▶ _Source information_
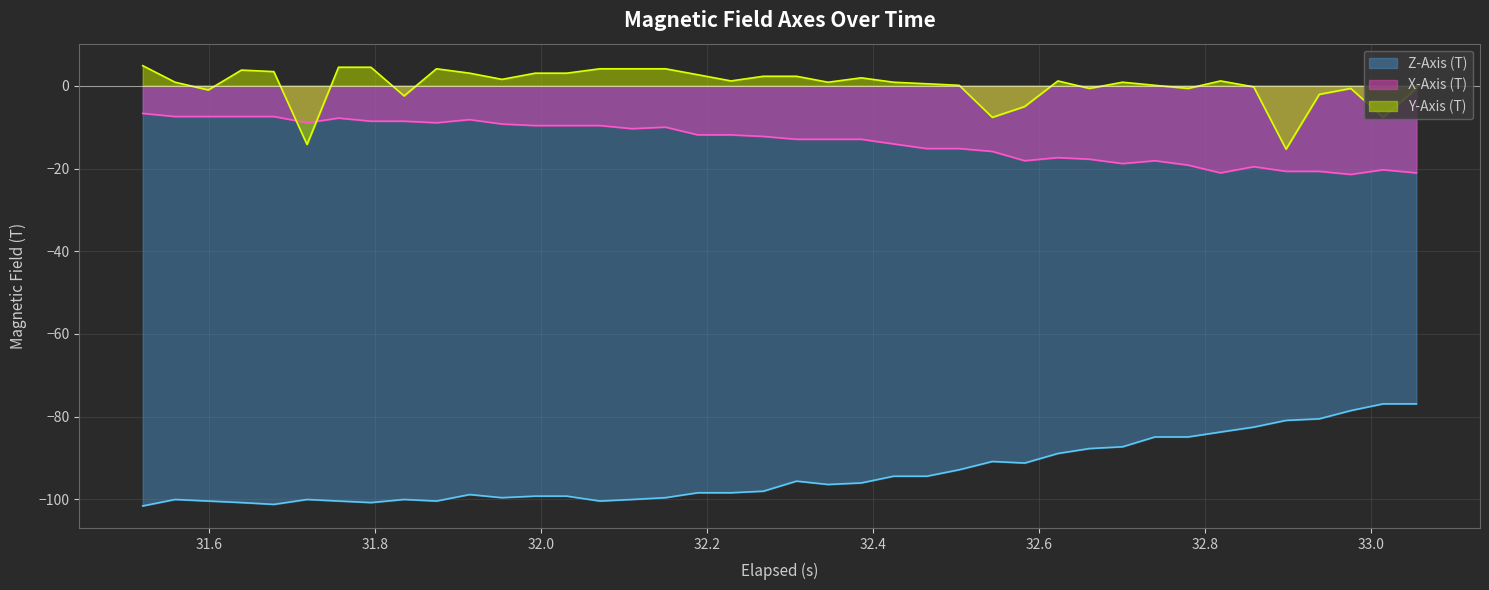

Which series has the largest total across all categories?

Y-Axis (T)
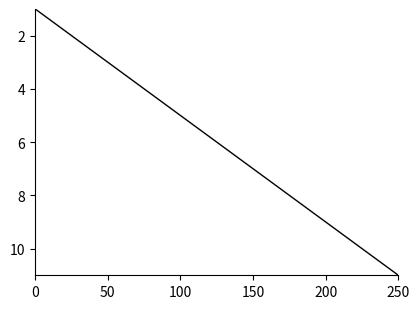

What is the sum of all values?

66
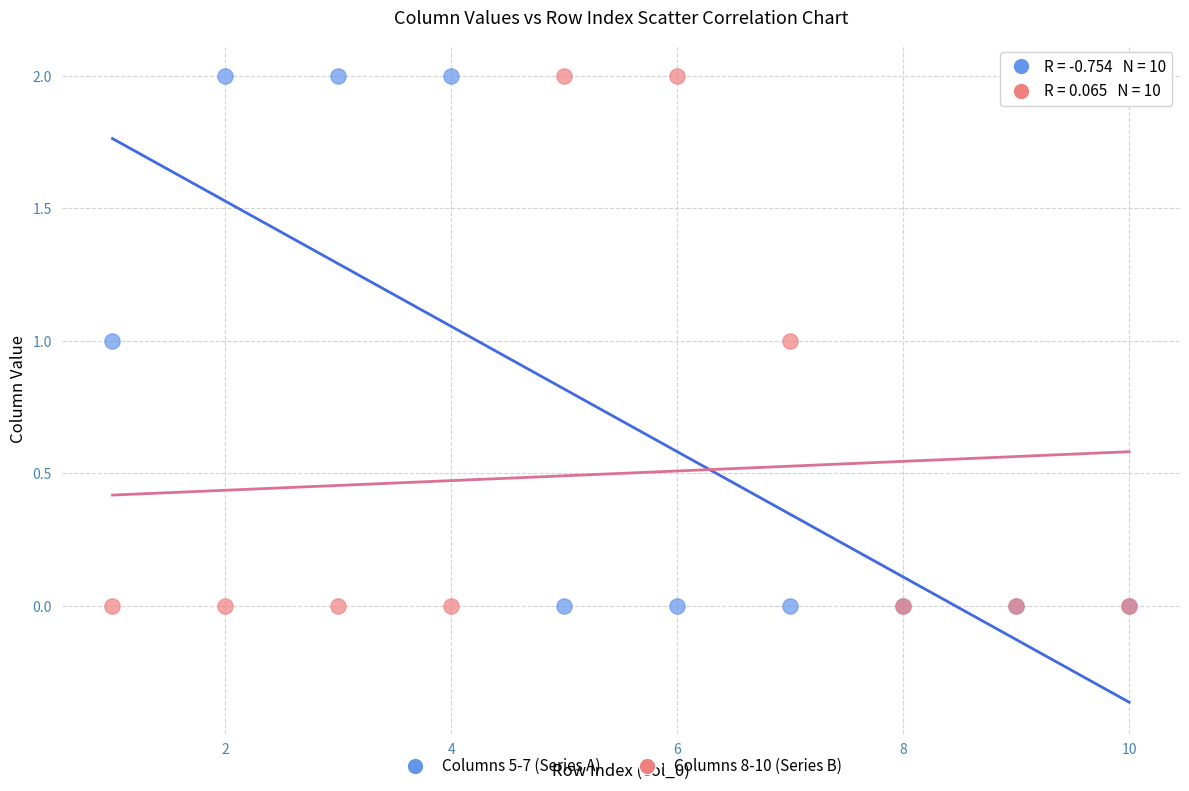

What is the X range (max minus min) for the scatter plot?

9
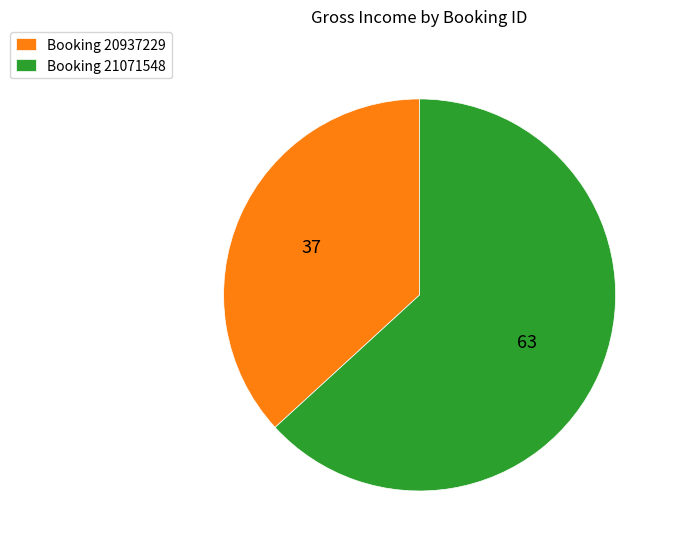

What is the ratio of the value at Booking 20937229 to the value at Booking 21071548?

0.6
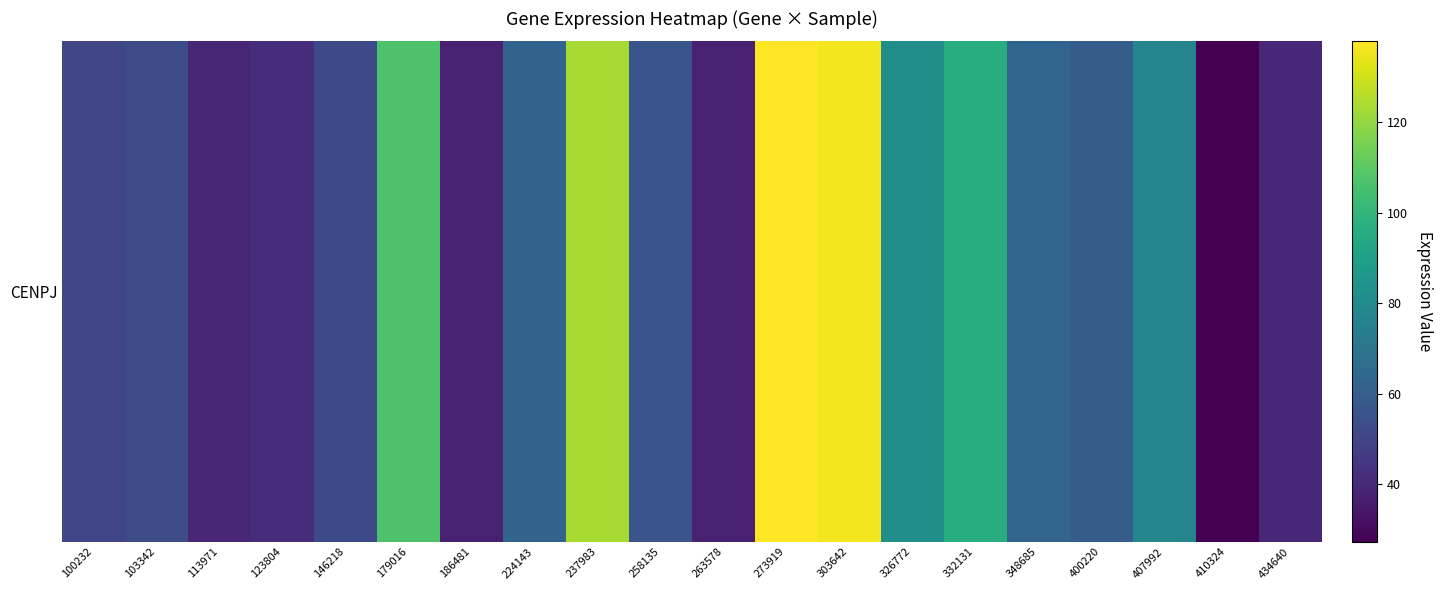

True or false: the data shows 13.7 at 263578.

False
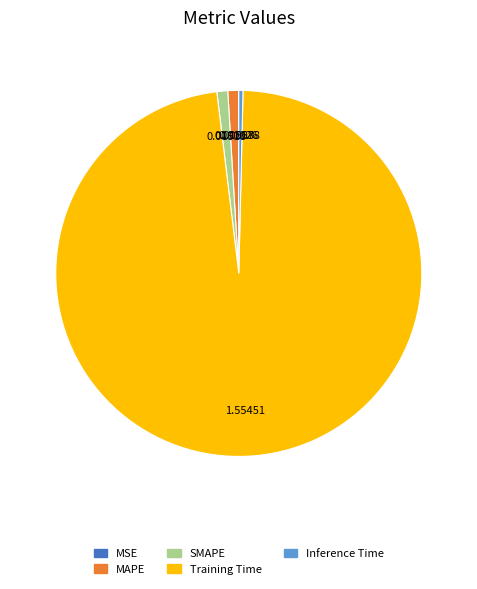

What is the majority slice?

Training Time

▶ _Exercise objective_
Rewrite all the lines above as a numbered list. Leave out the blank lines and the pictures.

▶ _Task result_
1. Which series has the largest total across all categories?
2. Y-Axis (T)
3. What is the sum of all values?
4. 66
5. What is the X range (max minus min) for the scatter plot?
6. 9
7. What is the ratio of the value at Booking 20937229 to the value at Booking 21071548?
8. 0.6
9. True or false: the data shows 13.7 at 263578.
10. False
11. What is the majority slice?
12. Training Time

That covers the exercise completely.